Despite the incredible length of the mission, Cassini was never in danger of being lost. 

“The only two times I was ever really worried was the launch and orbit insertion in 2004, but both times, everything worked perfectly,” Hospodarsky said. “The spacecraft worked wonderfully the whole 20 years; there were very few problems, I was never concerned about it failing or our instrument failing,“

The instruments on Cassini were turned on within a day of the launch and remained on for most of the mission. 

One of the major findings was the discovery of ice geysers on the moon Enceladus. For these geysers to exist, there must be liquid water, which opens up the possibility of life on Enceladus, Hospodarsky said. There may be missions in the near future that investigate the moon further, to try to answer the age-old question of whether life exists outside of Earth. 

Another major finding, or verification, that Cassini possibly made is the mysterious rotation period of Saturn.

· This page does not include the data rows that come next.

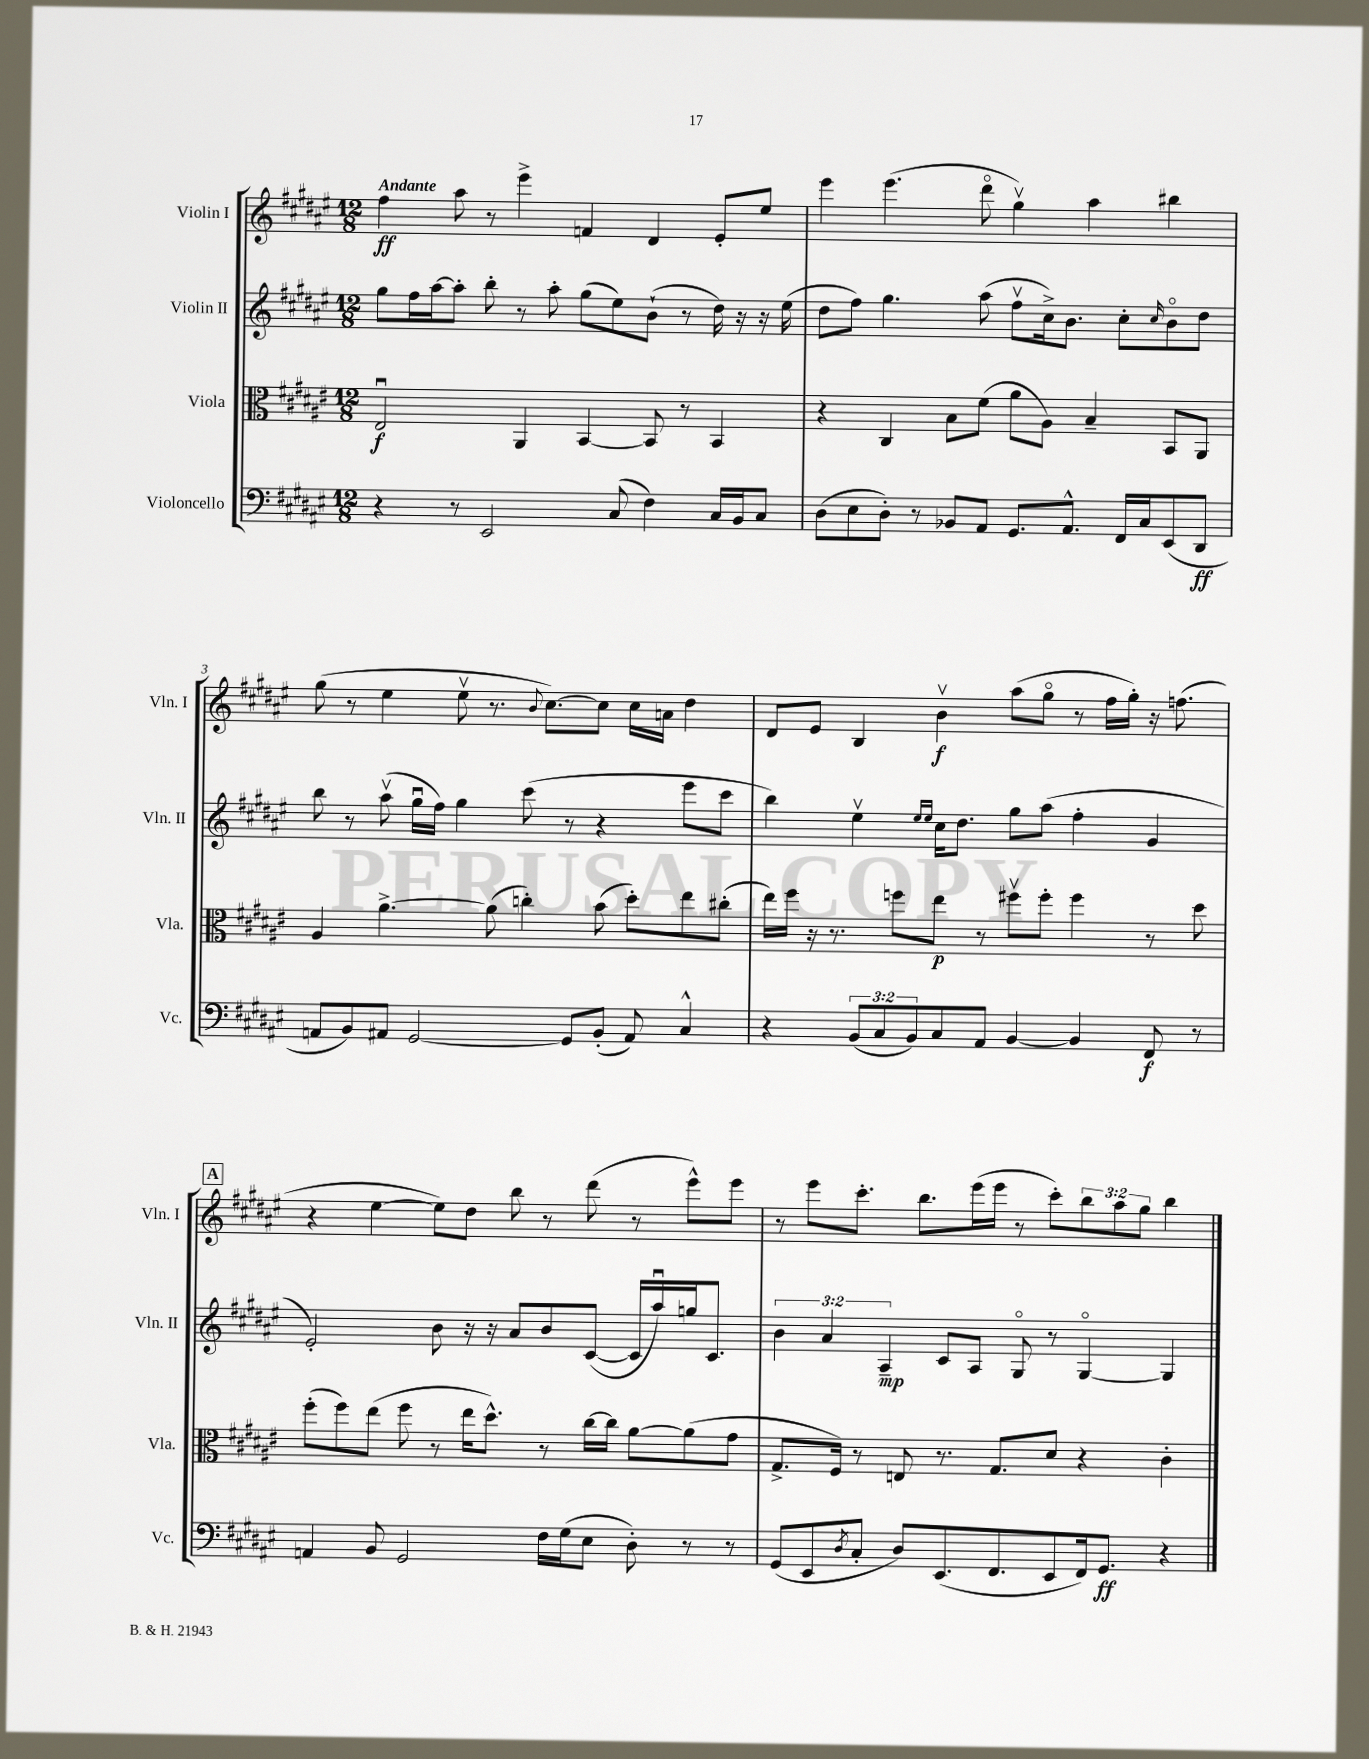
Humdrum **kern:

**kern	**kern	**kern	**kern
*staff4	*staff3	*staff2	*staff1
*clefF4	*clefC3	*clefG2	*clefG2
*k[f#c#g#d#a#e#]	*k[f#c#g#d#a#e#]	*k[f#c#g#d#a#e#]	*k[f#c#g#d#a#e#]
*M12/8	*M12/8	*M12/8	*M12/8
4r	2E#u/	8gg#\L	4ff#\
.	.	16ff#\L	.
.	.	[16aa#\J	.
8r	.	8aa#'\]J	8aa#\
2EE#/	.	8bb'\	8r
.	4AA#/	8r	4eee#^\
.	.	8aa#'\	.
.	[4BB/	(8gg#\L	4f/
(8C#/	.	8ee#\)	.
4F#\)	8BB/]	(8b`\J	4d#/
.	8r	8r	.
16C#/LL	4BB/	16dd#\)	8e#'/L
16BB/J	.	16r	.
8C#/J	.	16r	8ee#/J
.	.	(16ee#\	.
=	=	=	=
(8D#\L	4r	8dd#\L	4eee#\
8E#\	.	8ff#\J)	.
8D#'\J)	4C#/	4.gg#\	(4.eee#\
8r	.	.	.
8BB-/L	8B\L	.	.
8AA#/J	(8f#\J	(8aa#\	8ddd#o\
8.GG#/L	8a#\L	8ff#v\L	4gg#v\)
.	8A#\J)	16cc#^\k)	.
8.AA#^^/J	.	8.b\J	.
.	4B~/	.	4aa#\
16FF#/LL	.	8cc#'\L	.
16C#/J	.	.	.
.	.	16qqcc#/	.
(8EE#/	8BB/L	8bo\	4bb#\
8DD#/J	8AA#/J	8dd#\J	.
=	=	=	=
8AA/L	4A#/	8bb\	(8gg#\
8BB/)	.	8r	8r
8AA#/J	[4.a#^\	(8aa#v\	4ee#\
[2GG#/	.	16gg#u\LL	.
.	.	16ff#\JJ)	.
.	.	4gg#\	8ee#v\
.	(8a#\]	.	8.r
.	4cc'\)	(8ccc#\	.
.	.	.	8qqb/
.	.	.	[8.cc#\L)
8GG#/]L	.	8r	.
(8BB'/J	(8b\	4r	8cc#\]J
8AA#/)	8dd#'\L)	.	16cc#\LL
.	.	.	16a\JJ
4C#^^/	8ee#\	8eee#\L	4dd#\
.	(8cc#'\J	8ccc#\J	.
=	=	=	=
4r	16ee#\LL)	4bb\)	8d#/L
.	16ff#\JJ	.	.
.	16r	.	8e#/J
.	8.r	.	.
(12BB/L	.	4ee#v\	4B/
12C#/	.	.	.
.	8ff\L	.	.
12BB/)	.	.	.
.	.	16qqee#/LL	.
.	.	16qqee#/JJ	.
8C#/	8ee#\J	16cc#\LK	4bv\
.	.	8.dd#\J	.
8AA#/J	8r	.	.
[4BB/	8ff#v\L	8gg#\L	(8aa#\L
.	8ff#'\J	(8aa#\J	8gg#o\J
4BB/]	4ff#\	4ff#'\	8r
.	.	.	16ff#\LL
.	.	.	16gg#'\JJ)
8FF#/	8r	4g#/	16r
.	.	.	(8.ff\
8r	8dd#\	.	.
=	=	=	=
4AA/	(8ff#'\L	2e#'/)	4r
.	8ff#\)	.	.
8BB/	(8ee#\J	.	[4ee#\
2GG#/	8ff#\	.	.
.	8r	8b\	8ee#\]L)
.	16ee#\LK	16r	8dd#\J
.	8.dd#^^\J)	16r	.
.	.	8a#/L	8bb\
16F#\LL	8r	8b/	8r
(16G#\J	.	.	.
8E#\J	[16cc#\LL	([8c#/J	(8ddd#\
.	16cc#\]JJ	.	.
8D#'\)	[8a#\L	16c#/]LL	8r
.	.	16aa#u/)	.
8r	(8a#\]	16gg/J	8eee#^^\L)
.	.	8.c#/J	.
8r	8g#\J	.	8eee#\J
=	=	=	=
(8GG#/L	8.G#^/L	6b\	8r
8EE#/	.	.	8eee#\L
.	.	6a#/	.
.	16F#/Jk)	.	.
8qD#/	.	.	.
8C#'/J	8r	.	8.ccc#'\J
.	.	6A#~/	.
8D#/L)	8E/	.	.
.	.	.	8.bb\L
(8.EE#/	8.r	8c#/L	.
.	.	8A#/J	(16eee#\L
8.FF#/	8.G#/L	.	16eee#\JJ
.	.	8G#o/	8r
8EE#/	8d#/J	8r	8ccc#'\L)
16FF#/k)	4r	[4G#o/	12bb\
8.GG#/J	.	.	.
.	.	.	12aa#\
.	.	.	12gg#\J
4r	4c#'\	4G#/]	4bb\
==	==	==	==
*-	*-	*-	*-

“With these really close orbits … we’re hoping, especially with the magnetometer measurements, that we would be able to see enough of an offset because we’re so close that they’ll be able to determine actually the period of Saturn,” Hospodarsky said. “That’s one of the big things that our instrument discovered.”  

Undergraduate student Christopher Michael cited the Cassini mission as one of his reasons for becoming interested in, and eventually majoring in, astronomy.

“With Cassini and the other missions, you can look through a telescope and see these things, they give you up close views of worlds that you could never even imagine, and it’s better than any sci-fi book you can even think of, and we can actually learn about these types of things; it’s amazing,” Michael said.